Quickly, awkwardly they grappled with their clothes, fumbling and kicking. Hannah frowned as his left arm was exposed, swathed in its bandage. Purkiss’s hands roved over her bottom, her thighs, their smoothness marred only by the dressing on her own wound.
She straddled him and he entered her, groaning. Her feet were on the floor in front of the sofa and provided leverage as she rocked up and down. She flung her head back, her glossy hair writhing, her breasts thrust out. As they approached their peak, Hannah swung forwards, her hair shrouding Purkiss’s face, her mouth seeking his again.
Afterwards she lay slumped across him on the sofa, her breathing synching with his. Purkiss touched the sweat-slick groove of her spine with his fingertips, inhaled her hair once more.
She seemed to sense he was about to say something because she half-lifted her head and said, ‘No talk.
Is that all right? No murmurings. Just… it.’
He nodded. Grasping her waist with both hands, he lifted her off him and sat up.
She peered into his eyes. ‘You’re not offended, are you? I didn’t mean to –’

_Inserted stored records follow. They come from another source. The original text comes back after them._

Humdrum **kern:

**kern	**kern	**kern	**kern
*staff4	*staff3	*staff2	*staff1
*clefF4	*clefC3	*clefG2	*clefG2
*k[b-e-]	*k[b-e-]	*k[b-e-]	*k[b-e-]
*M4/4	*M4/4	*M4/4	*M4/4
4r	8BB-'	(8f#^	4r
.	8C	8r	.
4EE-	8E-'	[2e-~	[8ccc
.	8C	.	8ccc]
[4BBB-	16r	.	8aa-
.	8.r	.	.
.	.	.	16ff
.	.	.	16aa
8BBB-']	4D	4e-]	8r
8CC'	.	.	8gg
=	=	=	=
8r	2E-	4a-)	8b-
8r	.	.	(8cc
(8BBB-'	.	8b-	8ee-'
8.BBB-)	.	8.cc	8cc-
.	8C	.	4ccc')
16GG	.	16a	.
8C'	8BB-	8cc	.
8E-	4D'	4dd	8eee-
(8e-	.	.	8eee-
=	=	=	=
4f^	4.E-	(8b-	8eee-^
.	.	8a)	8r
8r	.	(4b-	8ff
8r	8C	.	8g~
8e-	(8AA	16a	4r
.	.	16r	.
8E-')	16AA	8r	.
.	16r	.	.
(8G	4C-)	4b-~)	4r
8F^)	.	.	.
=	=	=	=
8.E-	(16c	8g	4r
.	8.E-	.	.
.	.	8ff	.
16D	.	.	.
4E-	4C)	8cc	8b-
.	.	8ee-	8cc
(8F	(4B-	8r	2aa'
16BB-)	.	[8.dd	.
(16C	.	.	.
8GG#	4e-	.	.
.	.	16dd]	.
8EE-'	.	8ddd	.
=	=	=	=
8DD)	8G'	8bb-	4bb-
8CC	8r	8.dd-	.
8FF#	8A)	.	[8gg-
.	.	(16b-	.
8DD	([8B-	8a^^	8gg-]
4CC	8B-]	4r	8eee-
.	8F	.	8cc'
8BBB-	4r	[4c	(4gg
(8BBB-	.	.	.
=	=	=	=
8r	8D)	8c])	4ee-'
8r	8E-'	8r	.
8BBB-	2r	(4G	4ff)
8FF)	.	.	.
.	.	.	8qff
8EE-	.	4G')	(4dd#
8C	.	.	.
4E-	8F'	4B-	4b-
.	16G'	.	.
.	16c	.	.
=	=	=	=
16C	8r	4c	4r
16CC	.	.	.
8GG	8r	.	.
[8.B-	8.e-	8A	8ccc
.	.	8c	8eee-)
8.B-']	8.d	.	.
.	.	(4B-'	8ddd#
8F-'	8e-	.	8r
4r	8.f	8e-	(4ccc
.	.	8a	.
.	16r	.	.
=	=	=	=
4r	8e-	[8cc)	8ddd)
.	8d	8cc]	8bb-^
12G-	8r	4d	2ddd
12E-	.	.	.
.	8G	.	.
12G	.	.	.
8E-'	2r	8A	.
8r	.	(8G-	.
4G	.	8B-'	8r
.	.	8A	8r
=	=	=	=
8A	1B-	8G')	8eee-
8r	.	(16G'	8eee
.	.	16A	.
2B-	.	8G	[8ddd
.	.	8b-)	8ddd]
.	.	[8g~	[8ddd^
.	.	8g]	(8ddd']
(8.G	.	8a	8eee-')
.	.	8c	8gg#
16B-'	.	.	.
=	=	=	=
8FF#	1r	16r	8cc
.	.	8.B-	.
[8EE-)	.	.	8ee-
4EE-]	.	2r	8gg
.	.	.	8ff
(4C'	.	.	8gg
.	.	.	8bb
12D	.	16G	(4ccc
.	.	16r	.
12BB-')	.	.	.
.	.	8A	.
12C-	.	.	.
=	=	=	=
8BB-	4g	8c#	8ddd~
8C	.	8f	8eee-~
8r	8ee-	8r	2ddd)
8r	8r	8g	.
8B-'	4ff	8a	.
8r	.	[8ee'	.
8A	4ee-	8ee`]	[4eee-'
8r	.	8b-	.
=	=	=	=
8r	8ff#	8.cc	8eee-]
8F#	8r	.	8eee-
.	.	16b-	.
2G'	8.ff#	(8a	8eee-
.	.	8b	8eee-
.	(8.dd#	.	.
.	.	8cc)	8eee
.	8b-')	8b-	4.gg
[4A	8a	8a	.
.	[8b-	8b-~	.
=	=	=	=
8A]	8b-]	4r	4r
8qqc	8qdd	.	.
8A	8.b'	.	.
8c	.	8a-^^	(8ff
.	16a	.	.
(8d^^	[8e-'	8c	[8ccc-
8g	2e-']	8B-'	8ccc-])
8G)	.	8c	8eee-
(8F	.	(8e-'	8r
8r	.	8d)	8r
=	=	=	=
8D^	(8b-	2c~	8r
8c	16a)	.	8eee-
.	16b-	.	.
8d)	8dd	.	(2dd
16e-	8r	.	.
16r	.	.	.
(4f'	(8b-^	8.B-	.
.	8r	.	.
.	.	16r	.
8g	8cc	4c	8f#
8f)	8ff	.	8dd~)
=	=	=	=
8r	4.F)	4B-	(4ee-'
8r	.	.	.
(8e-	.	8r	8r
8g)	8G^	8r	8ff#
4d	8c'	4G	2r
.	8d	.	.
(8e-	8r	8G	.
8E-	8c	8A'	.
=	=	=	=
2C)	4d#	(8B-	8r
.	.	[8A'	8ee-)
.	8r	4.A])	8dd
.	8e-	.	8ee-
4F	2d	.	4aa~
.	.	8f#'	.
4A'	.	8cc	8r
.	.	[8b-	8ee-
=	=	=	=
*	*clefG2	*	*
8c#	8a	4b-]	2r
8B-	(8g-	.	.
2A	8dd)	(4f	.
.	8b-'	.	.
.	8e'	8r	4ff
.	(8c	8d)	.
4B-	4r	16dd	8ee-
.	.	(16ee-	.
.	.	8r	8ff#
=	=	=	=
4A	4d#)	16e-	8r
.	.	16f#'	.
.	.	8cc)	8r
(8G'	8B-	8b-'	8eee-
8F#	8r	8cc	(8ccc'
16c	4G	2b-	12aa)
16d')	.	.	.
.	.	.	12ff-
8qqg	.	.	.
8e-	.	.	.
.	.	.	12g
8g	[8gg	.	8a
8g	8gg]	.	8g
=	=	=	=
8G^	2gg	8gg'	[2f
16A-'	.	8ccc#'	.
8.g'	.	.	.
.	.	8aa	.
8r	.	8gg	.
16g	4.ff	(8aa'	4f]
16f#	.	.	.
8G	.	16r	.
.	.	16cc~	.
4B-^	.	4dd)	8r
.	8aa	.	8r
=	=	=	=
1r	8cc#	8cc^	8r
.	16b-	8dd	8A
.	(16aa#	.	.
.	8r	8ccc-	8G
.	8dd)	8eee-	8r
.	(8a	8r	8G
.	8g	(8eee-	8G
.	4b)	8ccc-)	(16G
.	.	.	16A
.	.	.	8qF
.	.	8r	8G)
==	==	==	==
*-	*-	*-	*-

‘Shh.’ Rising, he took her hand, led her to the bedroom.
Thirty-two
Lying to Brian over the phone on Friday, when she’d called him to say she had to attend Sir Guy and wouldn’t be home till later that evening, had been relatively easy because Emma hadn’t had to see his face. This time it was more difficult.
It was Sunday morning, and the breakfast dishes were piled up ready for scraping and then the dishwasher. Brian had made one of his epic breakfasts for the two of them and the children, and they’d lingered over it, making it last nearly two hours. Niamh and Jack were in the garden, yelling in carefree delight. Their shrieks intensified when Ulyana the nanny arrived.
Emma bustled about the kitchen, stealing glances at her husband’s profile. His face was always utterly relaxed, even when he was concentrating on a task, in this case getting dried egg yolk off a plate. His hair was tousled still, even his moustache a little ungroomed. As usual he was in cargo trousers and a rugby sweatshirt.
After the kids had returned yesterday, Emma had had little time to think about the object she’d found in the lining of her handbag. But its presence in her pocket, where she’d stowed it, nagged at her for the rest of the day. She’d listened to the children’s account of their misadventures at the Finches’ last night, had taken them shopping into Wimbledon that afternoon and spoilt them with treats – something she felt guilty about, because it felt like compensation for her betrayal of her family – and had undergone the protracted process that evening of feeding and bathing them.
Brian arrived home from cricket coaching a little after eight. She’d forgotten there was a match on after the coaching, and he’d bustled in, looking tired but happy.
‘My lot won,’ he said. ‘And just as well, too, considering how much work I’ve put into them.’
She kissed him, made an effort to ask him about his day, apologised once again for missing their evening together the night before. By no means everything she said was insincere. She had a genuine affection for this man, which had never waned even as the physical attraction, the excitement, had. He’d make a good friend, and an occasional confidante, in another life. Some of Emma’s friends had gay male friends, and she thought Brian would fit that particular bill rather well. If he was gay, which he wasn’t.